Wade’s choice of words here is deeply troubling. He is apparently rejecting the widely accepted understanding that “race” is a social and political category, not a biological one.
As an anthropologist who has taught cultural and medical anthropology, biological anthropology, and integrative and molecular biology, I find this both surprising and disturbing. To be clear, the concern is not about the fact that variation exists between (as well as within) human groups, however we define those groups. Nor is there any disagreement that human beings – all of us stemming from a common origin in Africa – have adapted to different environmental contexts. The concern is about the way in which the term “race” is still being constructed as a biological reality by those who should know better – especially when they write for a publication with the influence and reach of The New York Times.
But don’t just take my word for it. Let’s look at the scientific evidence. Two of the primary lessons of the Human Genome Project are first, that human beings, regardless of ancestry or geographic origins, are greater than 99.9% the same at the molecular level; and second, that there is more variation within groups – however defined – than between them. According to a Human Genome Project report:
DNA studies do not indicate that separate classifiable subspecies (races) exist within modern humans. While different genes for physical traits such as skin and hair color can be identified between individuals, no consistent patterns of genes across the human genome exist to distinguish one race from another. There also is no genetic basis for divisions of human ethnicity. People who have lived in the same geographic region for many generations may have some alleles in common, but no allele will be found in all members of one population and in no members of any other.

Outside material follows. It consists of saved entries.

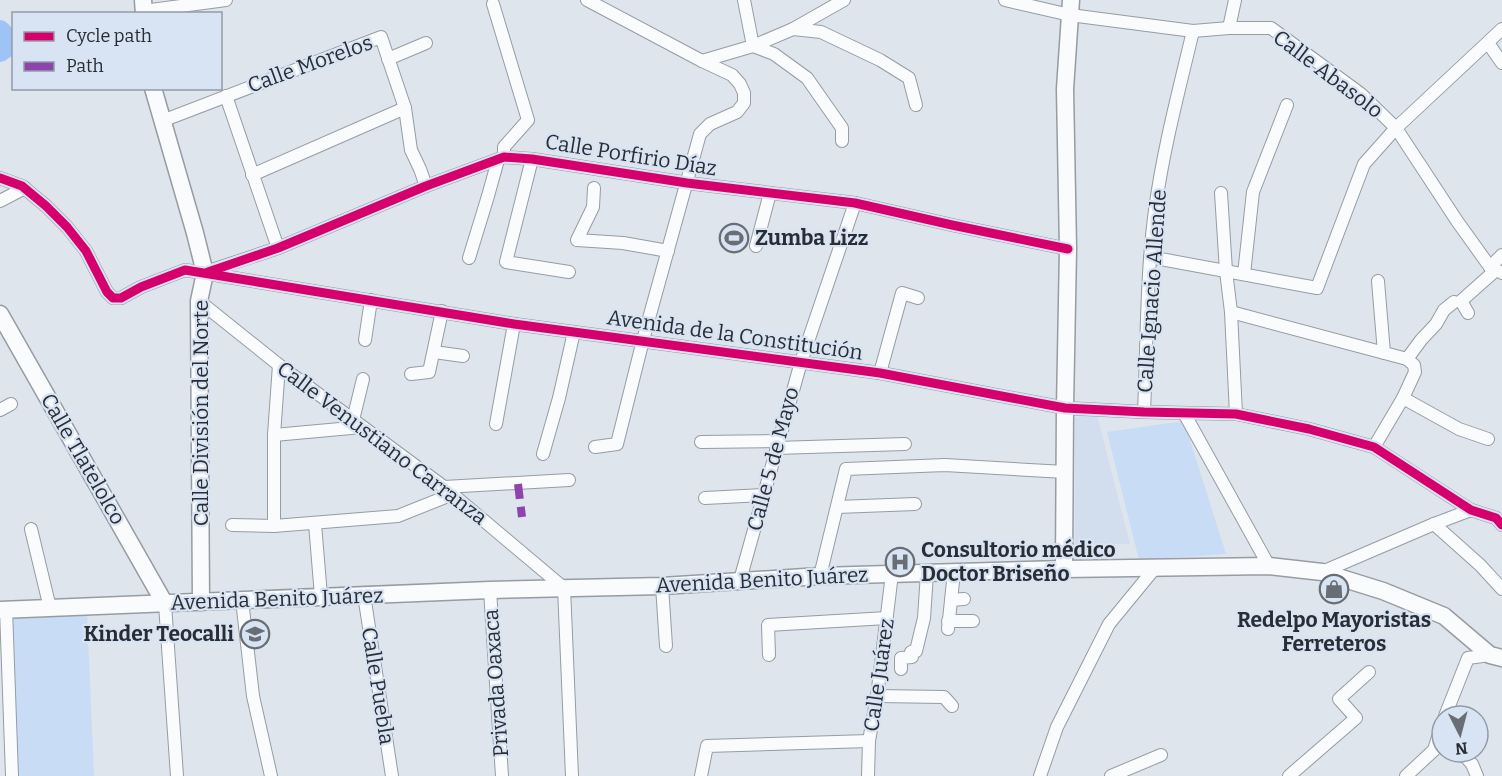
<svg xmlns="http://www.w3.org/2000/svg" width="1502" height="776" viewBox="0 0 1502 776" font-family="Bitter,serif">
<rect width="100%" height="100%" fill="#dee5ed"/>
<path fill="#d2deee" d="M 1083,415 L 1097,415 L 1130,544 L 1075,544 L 1075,418 Z"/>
<g fill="#c9dcf5">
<path d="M 1184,421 L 1226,554 L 1139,560 L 1107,432 Z"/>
<path d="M 87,613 L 94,776 L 18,776 L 11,616 Z"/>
</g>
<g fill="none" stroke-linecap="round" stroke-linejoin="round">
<path stroke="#9ec3f4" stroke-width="20" d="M 0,30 L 13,43 L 0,52"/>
<g stroke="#969ca2" stroke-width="14">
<g id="street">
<path d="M 587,0 L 702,61 L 732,75 L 740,84 L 744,93 L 744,103 L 737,112 L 710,124 L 700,134 L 643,340 L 617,444 L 595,447"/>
<path d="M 744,0 L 753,46 L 774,54 L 807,78 L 842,128 L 842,141"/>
<path d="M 1005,0 L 1070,15 L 1193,31 L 1229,28 L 1271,28 L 1361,94 L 1396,128 L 1457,221 L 1490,267 L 1502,273"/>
<path d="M 493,4 L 528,120 L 504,147 L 504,157"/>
<path d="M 143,11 L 226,0"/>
<path d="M 1229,28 L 1235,0"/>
<path d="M 793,29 L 821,32 L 880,60 L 909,78 L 916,105"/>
<path d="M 1488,43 L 1502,63"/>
<path d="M 388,59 L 426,43"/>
<path d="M 702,61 L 753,46 L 793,29 L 844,0"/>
<path d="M 226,96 L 278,248"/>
<path d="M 162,121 L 381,37 L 405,108 L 411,150 L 420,169 L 426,186"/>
<path d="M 532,159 L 506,262 L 569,272"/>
<path d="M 252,175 L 405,108"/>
<path d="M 0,178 L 22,186 L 46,206 L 67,227 L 86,251 L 107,292 L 113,298 L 121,298 L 141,287 L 185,270 L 514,324 L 880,373 L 1065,408 L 1144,412 L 1236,414 L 1309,429 L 1374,447 L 1471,510 L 1496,518 L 1502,525"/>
<path d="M 594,188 L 593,207 L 577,240 L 623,243 L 668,251"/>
<path d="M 1221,193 L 1226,271 L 1231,312 L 1236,414"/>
<path d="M 0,201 L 25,188"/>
<path d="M 756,246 L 770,193"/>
<path d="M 1150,257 L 1317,288 L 1364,164 L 1396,128 L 1502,29"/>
<path d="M 469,258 L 488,196 L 498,160"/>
<path d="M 1490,267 L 1502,255"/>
<path d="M 206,272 L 278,248 L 426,186 L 504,157 L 532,159 L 687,183 L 855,203 L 952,225 L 1068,249"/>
<path d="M 1244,274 L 1253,192 L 1287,105"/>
<path d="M 1378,281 L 1384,353"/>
<path d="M 199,301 L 279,365 L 444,487 L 564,588 L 572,776"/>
<path d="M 1231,312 L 1407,359 L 1414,365 L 1415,372 L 1403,398 L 1374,447"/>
<path d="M 1468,313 L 1461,301 L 1496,270"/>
<path d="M 365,340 L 371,300"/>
<path d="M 434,352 L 463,356"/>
<path d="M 1407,359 L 1421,340 L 1436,324 L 1444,310 L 1454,302"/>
<path d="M 880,373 L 902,293 L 918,298"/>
<path d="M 411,374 L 429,372 L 442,311"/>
<path d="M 1403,398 L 1459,429 L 1488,439"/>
<path d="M 0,410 L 11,404"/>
<path d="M 1144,412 C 1147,345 1146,277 1155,210 C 1163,150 1179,90 1193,31"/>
<path d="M 1184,413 L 1269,566"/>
<path d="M 353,420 L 363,379"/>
<path d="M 496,424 L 514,324"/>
<path d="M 274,435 L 362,427"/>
<path d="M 701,442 L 778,441"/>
<path d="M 776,448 L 905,444"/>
<path d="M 543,454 L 559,398 L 574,332"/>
<path d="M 444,487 L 569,480"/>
<path d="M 705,498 L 763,495"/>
<path d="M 837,507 L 915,504"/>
<path d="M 315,524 L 321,596"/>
<path d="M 1434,524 L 1480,565 L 1502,589"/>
<path d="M 232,525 L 274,526 L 398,516 L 453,494"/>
<path d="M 274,526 L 274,435 L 279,365"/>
<path d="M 31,529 L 50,608"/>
<path d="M 1322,572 L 1434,524 L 1471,510"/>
<path d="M 820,576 L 846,469 L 945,465 L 1065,472"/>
<path d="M 740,580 L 801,362 L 855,203"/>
<path d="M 662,586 L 666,646"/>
<path d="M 490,590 L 502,776"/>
<path d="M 364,595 L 392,776"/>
<path d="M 242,600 L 253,696 L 271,776"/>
<path d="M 951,600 L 964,599"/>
<path d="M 165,604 L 177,776"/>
<path d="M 6,609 L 12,776"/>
<path d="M 948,621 L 973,621"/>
<path d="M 948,629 L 954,572"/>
<path d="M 769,655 L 768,625 L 887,618"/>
<path d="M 901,669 L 901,658 L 912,657 L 911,652 L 916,651 L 924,618 L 927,573"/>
<path d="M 877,696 L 944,697 L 952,706"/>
<path d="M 1445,716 L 1468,658 L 1490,655"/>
<path d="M 1461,752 L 1472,764 L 1477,776"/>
<path d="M 701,776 L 707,746 L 869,741"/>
<path d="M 868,776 L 869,741 L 877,696 L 892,574"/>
<path d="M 1040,776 L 1057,727 L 1109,624 L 1155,568"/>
<path d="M 1111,776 L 1161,755"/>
<path d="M 1289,776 L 1356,718 L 1339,699 L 1369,672"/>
<path d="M 1406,776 L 1434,750 L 1442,724"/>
</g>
</g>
<g stroke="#969ca2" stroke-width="19">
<g id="secondary">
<path d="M 143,0 L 144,14"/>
<path d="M 153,88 L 195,233 L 205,273 L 199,301 L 201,602"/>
<path d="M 0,314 L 165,604"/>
<path d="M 1064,569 L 1065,408 L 1068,249 L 1065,89 L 1071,0"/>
<path d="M 0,610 L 490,590 L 662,586 L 820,576 L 1064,569 L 1269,566 L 1322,572 L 1383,591 L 1444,616 L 1490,655 L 1502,658"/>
</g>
</g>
<use href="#street" stroke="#fafbfc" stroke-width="12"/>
<use href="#secondary" stroke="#fafbfc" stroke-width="16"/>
<path stroke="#8e44ad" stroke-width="8" stroke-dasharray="15 8" stroke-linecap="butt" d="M 518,484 L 522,517"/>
<g stroke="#d8e4f3" stroke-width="13">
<g id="cycleway">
<path d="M 0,178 L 22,186 L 46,206 L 67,227 L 86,251 L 107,292 L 113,298 L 121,298 L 141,287 L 185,270 L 514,324 L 880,373 L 1065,408 L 1144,412 L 1236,414 L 1309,429 L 1374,447 L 1471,510 L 1496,518 L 1502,525"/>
<path d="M 208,272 L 278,248 L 426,186 L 504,157 L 532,159 L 687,183 L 855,203 L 952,225 L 1068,249"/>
</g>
</g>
<use href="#cycleway" stroke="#d6006c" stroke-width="9"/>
</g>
<defs>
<g id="stadium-ring" transform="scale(1.5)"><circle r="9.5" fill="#d8e4f3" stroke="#696e75" stroke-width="1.5"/><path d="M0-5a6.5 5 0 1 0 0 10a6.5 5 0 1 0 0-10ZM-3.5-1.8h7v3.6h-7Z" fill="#696e75"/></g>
<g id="hospital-ring" transform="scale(1.5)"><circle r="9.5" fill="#d8e4f3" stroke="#696e75" stroke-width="1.5"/><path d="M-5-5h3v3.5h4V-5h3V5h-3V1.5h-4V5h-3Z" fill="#696e75"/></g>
<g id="shop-ring" transform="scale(1.5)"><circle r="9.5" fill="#d8e4f3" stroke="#696e75" stroke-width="1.5"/><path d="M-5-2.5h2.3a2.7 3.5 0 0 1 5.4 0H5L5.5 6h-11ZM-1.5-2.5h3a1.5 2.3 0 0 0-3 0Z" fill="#696e75"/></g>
<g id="school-ring" transform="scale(1.5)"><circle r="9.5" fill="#d8e4f3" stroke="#696e75" stroke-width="1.5"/><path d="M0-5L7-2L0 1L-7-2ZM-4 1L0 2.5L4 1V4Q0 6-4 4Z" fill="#696e75"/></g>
</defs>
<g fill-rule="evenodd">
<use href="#stadium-ring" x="734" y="238"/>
<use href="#hospital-ring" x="900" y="562"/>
<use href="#shop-ring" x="1334" y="589"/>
<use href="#school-ring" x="255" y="634"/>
</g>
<g text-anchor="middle" stroke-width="4.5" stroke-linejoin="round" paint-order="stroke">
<g font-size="21" fill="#2a2e34" stroke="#d8e4f3">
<text transform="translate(310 64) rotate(-20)" y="7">Calle Morelos</text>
<text transform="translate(1328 74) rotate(37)" y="7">Calle Abasolo</text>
<text transform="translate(631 155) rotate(9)" y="7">Calle Porfirio Díaz</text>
<text transform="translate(1152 291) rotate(-86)" y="7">Calle Ignacio Allende</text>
<text transform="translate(735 335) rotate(8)" y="7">Avenida de la Constitución</text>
<text transform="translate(201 413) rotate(-90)" y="7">Calle División del Norte</text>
<text transform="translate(382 443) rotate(37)" y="7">Calle Venustiano Carranza</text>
<text transform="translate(83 459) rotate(60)" y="7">Calle Tlatelolco</text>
<text transform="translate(773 459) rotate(-75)" y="7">Calle 5 de Mayo</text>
<text transform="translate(762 580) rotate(-3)" y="7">Avenida Benito Juárez</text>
<text transform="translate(277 599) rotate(-2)" y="7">Avenida Benito Juárez</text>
<text transform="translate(879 675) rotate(-82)" y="7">Calle Juárez</text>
<text transform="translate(496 683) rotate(-94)" y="7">Privada Oaxaca</text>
<text transform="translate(378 686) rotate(81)" y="7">Calle Puebla</text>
</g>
<g font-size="21" font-weight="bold" fill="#2a2e34" stroke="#d8e4f3" text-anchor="start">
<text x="755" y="245">Zumba Lizz</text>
<text x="921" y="557">Consultorio médico<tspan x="921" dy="24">Doctor Briseño</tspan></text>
<text x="1334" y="627" text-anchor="middle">Redelpo Mayoristas<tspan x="1334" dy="24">Ferreteros</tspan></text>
<text x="234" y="641" text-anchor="end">Kinder Teocalli</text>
</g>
</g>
<rect x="12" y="12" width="210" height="78" fill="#d8e4f3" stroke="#929ba7" stroke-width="1.5"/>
<rect x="24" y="32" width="30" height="9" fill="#d6006c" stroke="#929ba7" stroke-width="1.5"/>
<text x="66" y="42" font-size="18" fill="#2a2e34">Cycle path</text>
<rect x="24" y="62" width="30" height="9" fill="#8e44ad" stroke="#929ba7" stroke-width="1.5"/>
<text x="66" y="72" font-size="18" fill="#2a2e34">Path</text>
<g transform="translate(1460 734) rotate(174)"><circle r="28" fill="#d8e4f3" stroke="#929ba7" stroke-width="1.5"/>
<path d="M0-4.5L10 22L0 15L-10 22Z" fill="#696e75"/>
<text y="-9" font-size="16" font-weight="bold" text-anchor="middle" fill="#2a2e34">N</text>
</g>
</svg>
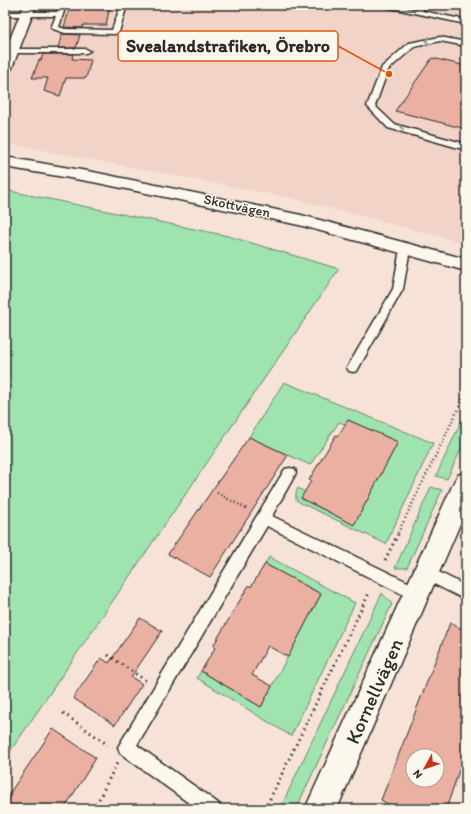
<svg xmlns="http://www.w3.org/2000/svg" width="471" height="814" font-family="Itim,sans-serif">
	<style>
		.built { fill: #f2d3c7 }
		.green { fill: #9fe3af; stroke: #65876d }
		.building { fill: #eab1a3; stroke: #2b2b2b; fill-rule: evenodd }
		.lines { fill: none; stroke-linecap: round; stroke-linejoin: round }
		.lane-casing { stroke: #2b2b2b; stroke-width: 3 }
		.street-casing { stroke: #2b2b2b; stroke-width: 3 }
		.path-far1 { stroke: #2b2b2b; stroke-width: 2.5; stroke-dasharray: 1 3; stroke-linecap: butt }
		.path { stroke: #2b2b2b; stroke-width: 3; stroke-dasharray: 1.5 4; stroke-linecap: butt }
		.lane { fill: #fbf7ec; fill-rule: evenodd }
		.street { fill: #fbf7ec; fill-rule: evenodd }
		.oneway { stroke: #93918c }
		.labels { text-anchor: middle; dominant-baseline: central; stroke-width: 3; stroke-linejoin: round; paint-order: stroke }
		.far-street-label { font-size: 14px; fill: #2b2b2b; stroke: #fbf7ec }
		.near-street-label { font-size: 20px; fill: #2b2b2b; stroke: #fbf7ec }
		.leader { fill: none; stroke: #df570e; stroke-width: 1.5 }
		.callout-dot { fill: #df570e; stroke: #fbf7ec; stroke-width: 1.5 }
		.callout { fill: #fbf7ec; stroke: #df570e; stroke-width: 1.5 }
		.callout-label { font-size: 18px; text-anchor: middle; font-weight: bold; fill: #2b2b2b }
	</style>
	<rect width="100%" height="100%" fill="#f6e2d6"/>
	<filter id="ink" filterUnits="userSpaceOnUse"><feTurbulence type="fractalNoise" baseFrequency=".025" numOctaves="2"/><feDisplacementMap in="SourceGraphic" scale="8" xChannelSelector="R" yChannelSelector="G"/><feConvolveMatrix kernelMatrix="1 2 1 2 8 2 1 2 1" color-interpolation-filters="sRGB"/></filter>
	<g filter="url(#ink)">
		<path class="built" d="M 5,5 L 466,5 L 466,243 L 291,198 L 5,143 Z"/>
		<g class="green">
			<path d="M 5,190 L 228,236 L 339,269 L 5,759 Z"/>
			<path d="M 284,382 L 433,443 L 386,544 L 301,503 L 296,500 L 296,493 L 298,488 L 305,492 L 301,499 L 354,524 L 398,442 L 348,420 L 345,424 L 339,422 L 310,465 L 249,437 Z"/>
			<path d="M 466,411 L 466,439 L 447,479 L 436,476 Z"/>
			<path d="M 431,487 L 442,490 L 407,568 L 395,568 Z"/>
			<path d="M 269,557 L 355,603 L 291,736 L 197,678 L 201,671 L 261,707 L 321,594 L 265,564 Z"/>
			<path d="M 382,593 L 392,604 L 296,809 L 280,809 Z"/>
		</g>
		<g class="building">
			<path d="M 71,5 L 110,5 L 106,25 L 83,25 L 82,28 L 64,27 Z"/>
			<path d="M 62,34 L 80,35 L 76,48 L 58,48 Z"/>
			<path d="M 43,54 L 73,54 L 72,59 L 91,60 L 86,78 L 66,78 L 60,96 L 44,91 L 48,78 L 32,78 L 39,60 L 41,60 Z"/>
			<path d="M 432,58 L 466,66 L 466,129 L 395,111 Z"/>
			<path d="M 348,420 L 398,442 L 354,525 L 301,498 L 311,481 L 309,480 L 336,435 L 338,436 Z"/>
			<path d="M 249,437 L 288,455 L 210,577 L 168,554 Z"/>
			<path d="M 265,564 L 321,594 L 288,657 L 268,646 L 252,675 L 272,686 L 261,707 L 201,671 L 215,648 L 213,646 L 249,585 L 251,587 Z"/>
			<path d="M 140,618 L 162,631 L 131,677 L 142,684 L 115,725 L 73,698 L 101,658 L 109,663 Z"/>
			<path d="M 450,623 L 466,631 L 466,750 L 446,809 L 396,809 L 381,800 ZM 413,756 L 437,756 L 437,780 L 413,780 Z"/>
			<path d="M 53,729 L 96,758 L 64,809 L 5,809 L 5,800 Z"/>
		</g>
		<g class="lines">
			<defs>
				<g id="lane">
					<path d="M 60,5 L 66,5 L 59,27 L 65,29 L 112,30 L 121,5 L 127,5 L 119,32 L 115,34 L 65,33 L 53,29 L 51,28 L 56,16 L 5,16 L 5,12 L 57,12 Z"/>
					<path d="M 383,5 L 395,5 L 416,10 L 420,5 L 426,5 L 422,11 L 466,20 L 466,24 L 386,7 Z"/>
					<path d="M 440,37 L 466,42 L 466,46 L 440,41 L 414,47 L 388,70 L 375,106 L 394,124 L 466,144 L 466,150 L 388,128 L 367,106 L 382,67 L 409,43 Z"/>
					<path d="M 8,49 L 86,49 L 90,51 L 86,53 L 8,53 Z"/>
					<path d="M 405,246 L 410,249 L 403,289 L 357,371 L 353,372 L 349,371 L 347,368 L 393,289 L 400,249 Z"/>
					<path d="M 290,468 L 295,469 L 296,473 L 272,516 L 422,589 L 424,594 L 422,599 L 417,601 L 412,599 L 267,526 L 137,745 L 218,803 L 221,809 L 197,809 L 120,753 L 118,747 L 285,469 Z"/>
					<path d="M 427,566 L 466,586 L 466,600 L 422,578 L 420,573 L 422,568 Z"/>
				</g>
				<g id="street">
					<path d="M 24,5 L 36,5 L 12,68 L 10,71 L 5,72 L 5,51 Z"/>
					<path d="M 5,157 L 93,172 L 301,215 L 466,259 L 466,271 L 299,225 L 93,182 L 5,167 Z"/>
					<path d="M 466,472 L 466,510 L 337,809 L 305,809 L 454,482 L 458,475 Z"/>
				</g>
			</defs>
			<use href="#lane" class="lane-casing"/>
			<use href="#street" class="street-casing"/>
			<g class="path-far1">
				<path d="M 217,493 L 247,509"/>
				<path d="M 398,533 L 466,393"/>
			</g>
			<g class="path">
				<path d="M 385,560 L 399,532"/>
				<path d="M 108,655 L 146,681"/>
				<path d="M 63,713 L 108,745"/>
				<path d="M 94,809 L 117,763"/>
				<path d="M 265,809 L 370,591"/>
			</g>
			<use href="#lane" class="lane"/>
			<use href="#street" class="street"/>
		</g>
		<defs><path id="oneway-chevron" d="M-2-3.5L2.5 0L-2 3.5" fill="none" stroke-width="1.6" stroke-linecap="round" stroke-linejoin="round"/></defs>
		<g class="oneway">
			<use href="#oneway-chevron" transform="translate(428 41) rotate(168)"/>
			<use href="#oneway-chevron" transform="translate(401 129) rotate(15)"/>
		</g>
	</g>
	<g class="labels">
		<g class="far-street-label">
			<text transform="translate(237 206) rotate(12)">Skottvägen</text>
		</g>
		<g class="near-street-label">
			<text transform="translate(374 691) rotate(-66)">Kornellvägen</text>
		</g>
	</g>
	<path class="leader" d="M389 74L338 46"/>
	<circle class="callout-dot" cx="389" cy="74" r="4"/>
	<rect class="callout" x="118" y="31" width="220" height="30" rx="4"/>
	<g class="callout-label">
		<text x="228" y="52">Svealandstrafiken, Örebro</text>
	</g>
	<rect width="471" height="814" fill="none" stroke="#fbf7ec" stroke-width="20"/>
	<rect x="10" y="10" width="451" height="794" fill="none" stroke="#2b2b2b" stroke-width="1.5" filter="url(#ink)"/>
	<g transform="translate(425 768) rotate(230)"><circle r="19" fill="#fbf7ec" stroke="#a8a59f"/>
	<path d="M0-3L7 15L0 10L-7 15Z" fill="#c8321e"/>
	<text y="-6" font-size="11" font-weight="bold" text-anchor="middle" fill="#2b2b2b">N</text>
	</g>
</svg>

A number of observers have noted the recent resurgence of race as biology; see especially Dorothy Roberts’ Fatal Invention: How Science, Politics and Big Business Re-create Race in the Twenty-first Century and Osagie Obasogie’s Playing the Gene Card?: A Report on Race and Human Biotechnology. As they and many others note, since “race” has been used throughout history to rationalize a wide array of injustices, reviving this discredited idea is hardly an innocuous mistake.